Here we provide a benchmark to identity the performance variation between Julia and Fortran implementations. For brevity, we direct make use of the dynamic library kitmod.so by ccall function in Julia, and compare the efficiency of computing numerical fluxes by BenchmarkTools.jl.

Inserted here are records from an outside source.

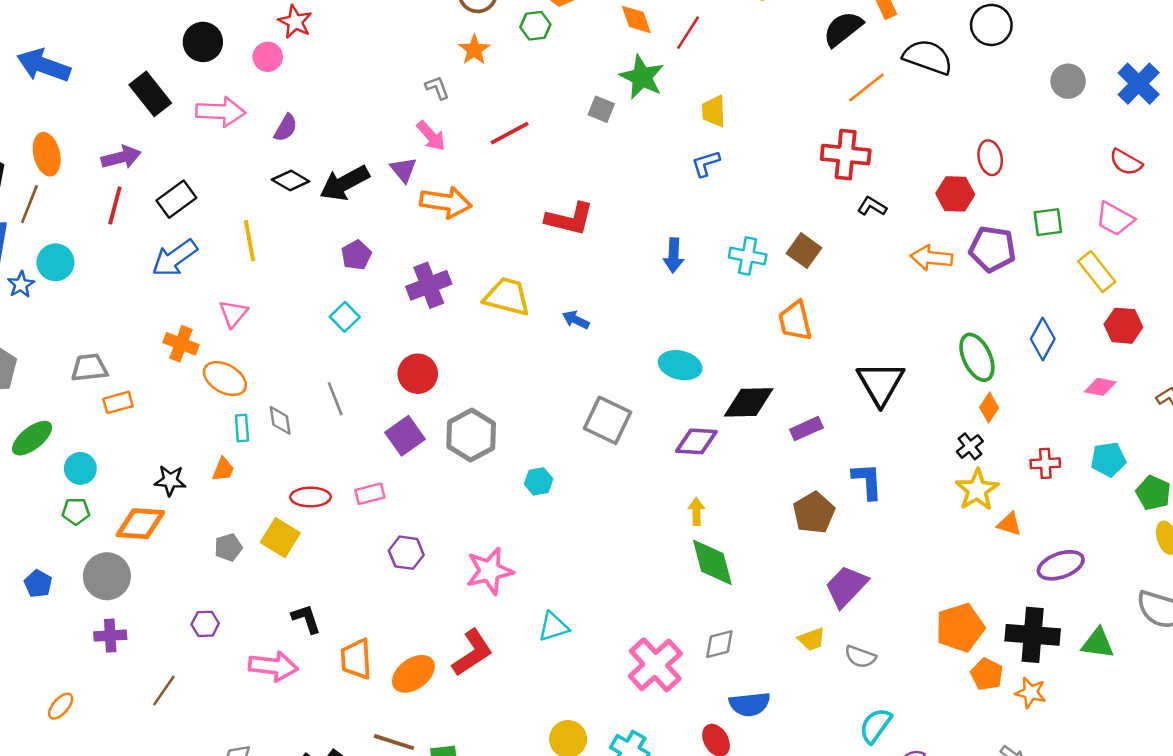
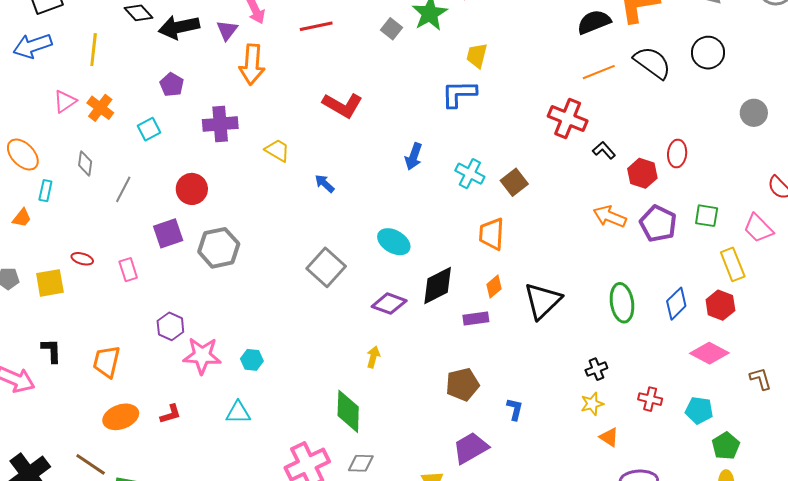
blue L-shape: (706, 163) -> (459, 94), size x1.5
orange arrow: (446, 202) -> (252, 65), turned 69
black L-shape: (872, 206) -> (604, 150), moved
purple pentagon: (356, 255) -> (172, 85), turned -30
yellow trapezoid: (507, 297) -> (277, 150), size x0.7
red hexagon: (1123, 326) -> (720, 305), moved
orange cross: (181, 344) -> (100, 108), moved
orange ellipse: (225, 379) -> (23, 155), moved
pink diamond: (1100, 387) -> (709, 353), size x1.5
gray line: (335, 399) -> (123, 189), turned 32
black diamond: (749, 402) -> (438, 286), turned -42
orange diamond: (989, 408) -> (494, 287), moved
gray diamond: (280, 420) -> (85, 163), moved
cyan hexagon: (539, 481) -> (252, 360), moved
blue L-shape: (867, 481) -> (515, 409), moved, size x0.7
yellow star: (977, 490) -> (592, 404), size x0.7
pink rectangle: (370, 494) -> (128, 270), turned 70
red ellipse: (311, 497) -> (82, 259), size x0.7
yellow square: (280, 538) -> (50, 283), turned 32
purple hexagon: (406, 553) -> (170, 326), moved
green diamond: (712, 562) -> (348, 411), moved
red L-shape: (472, 653) -> (170, 414), size x0.6
orange trapezoid: (356, 659) -> (107, 362), moved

using Kinetic, BenchmarkTools

begin
    u = collect(-5.0:0.1:5.0)
    nu = length(u)
    weights = ones(nu) .* 0.5

    fw = zeros(3)
    fh = zeros(nu)
    fb = zeros(nu)

    inK = 2
    γ = 5.0 / 3.0
    primL = [1., 0., 1.]
    wL = prim_conserve(primL, γ)
    hL = maxwellian(u, primL) |> Array;
    bL = hL .* 2 ./ (2.)
    shL = zeros(nu)
    sbL = zeros(nu)
    lenL = 0.1

    primR = [0.5, 0., 1.]
    wR = prim_conserve(primR, γ)
    hR = maxwellian(u, primR) |> Array;
    bR = hR .* 2 ./ (2.)
    shR = zeros(nu)
    sbR = zeros(nu)
    lenR = 0.1

    muref = 0.001
    omega = 0.72
    prandtl = 1.0
    dt = 1e-4
end

#--- kfvs ---#
@btime ccall(
    (:__kinetic_MOD_flux_kfvs_2f1v, "kitmod.so"),
    Nothing,
    (
        Ref{Float64}, 
        Ref{Float64}, 
        Ref{Float64}, 
        Ref{Float64}, 
        Ref{Float64}, 
        Ref{Float64}, 
        Ref{Float64}, 
        Ref{Float64},
        Ref{Float64}, 
        Ref{Int}, 
        Ref{Float64}, 
        Ref{Float64}, 
        Ref{Float64}, 
        Ref{Float64},
        Ref{Float64},
    ),
    fw,
    fh,
    fb,
    hL,
    bL,
    hR,
    bR,
    u,
    weights,
    nu,
    dt,
    shL,
    sbL,
    shR,
    sbR,
)

@btime flux_kfvs!(fw, fh, fb, hL, bL, hR, bR, u, weights, dt, shL, sbL, shR, sbR)

#--- ugks ---#
@btime ccall(
    (:__kinetic_MOD_flux_ugks_2f1v, "kitmod.so"),
    Nothing,
    (
        Ref{Float64}, 
        Ref{Float64}, 
        Ref{Float64}, 
        Ref{Float64}, 
        Ref{Float64}, 
        Ref{Float64}, 
        Ref{Float64}, 
        Ref{Float64}, 
        Ref{Float64},
        Ref{Float64}, 
        Ref{Float64}, 
        Ref{Int}, 
        Ref{Float64}, 
        Ref{Float64}, 
        Ref{Float64}, 
        Ref{Float64}, 
        Ref{Float64}, 
        Ref{Float64}, 
        Ref{Float64}, 
        Ref{Float64},
        Ref{Float64}, 
        Ref{Float64}, 
        Ref{Float64}, 
        Ref{Float64},
    ),
    fw,
    fh,
    fb,
    wL,
    hL,
    bL,
    wR,
    hR,
    bR,
    u,
    weights,
    nu,
    inK,
    γ,
    muref,
    omega,
    prandtl,
    dt,
    lenL,
    lenR,
    shL,
    sbL,
    shR,
    sbR,
)

@btime flux_ugks!(fw, fh, fb, wL, hL, bL, wR, hR, bR, u, weights, inK, γ, muref, omega, prandtl, dt, lenL, lenR, shL, sbL, shR, sbR)

The results on a intel NUC8i7BEH with i7-8559U with 101 velocity points is as follows

Kinetic.jl

  • KFVS flux ~ 6.747 μs (13 allocations: 11.38 KiB)
  • UGKS flux ~ 13.344 μs (123 allocations: 20.94 KiB)

KitFort.jl

  • KFVS flux ~ 5.421 μs (37 allocations: 800 bytes)
  • UGKS flux ~ 11.413 μs (55 allocations: 1.09 KiB)

As presented, there is an improvement on efficiency by around 15%.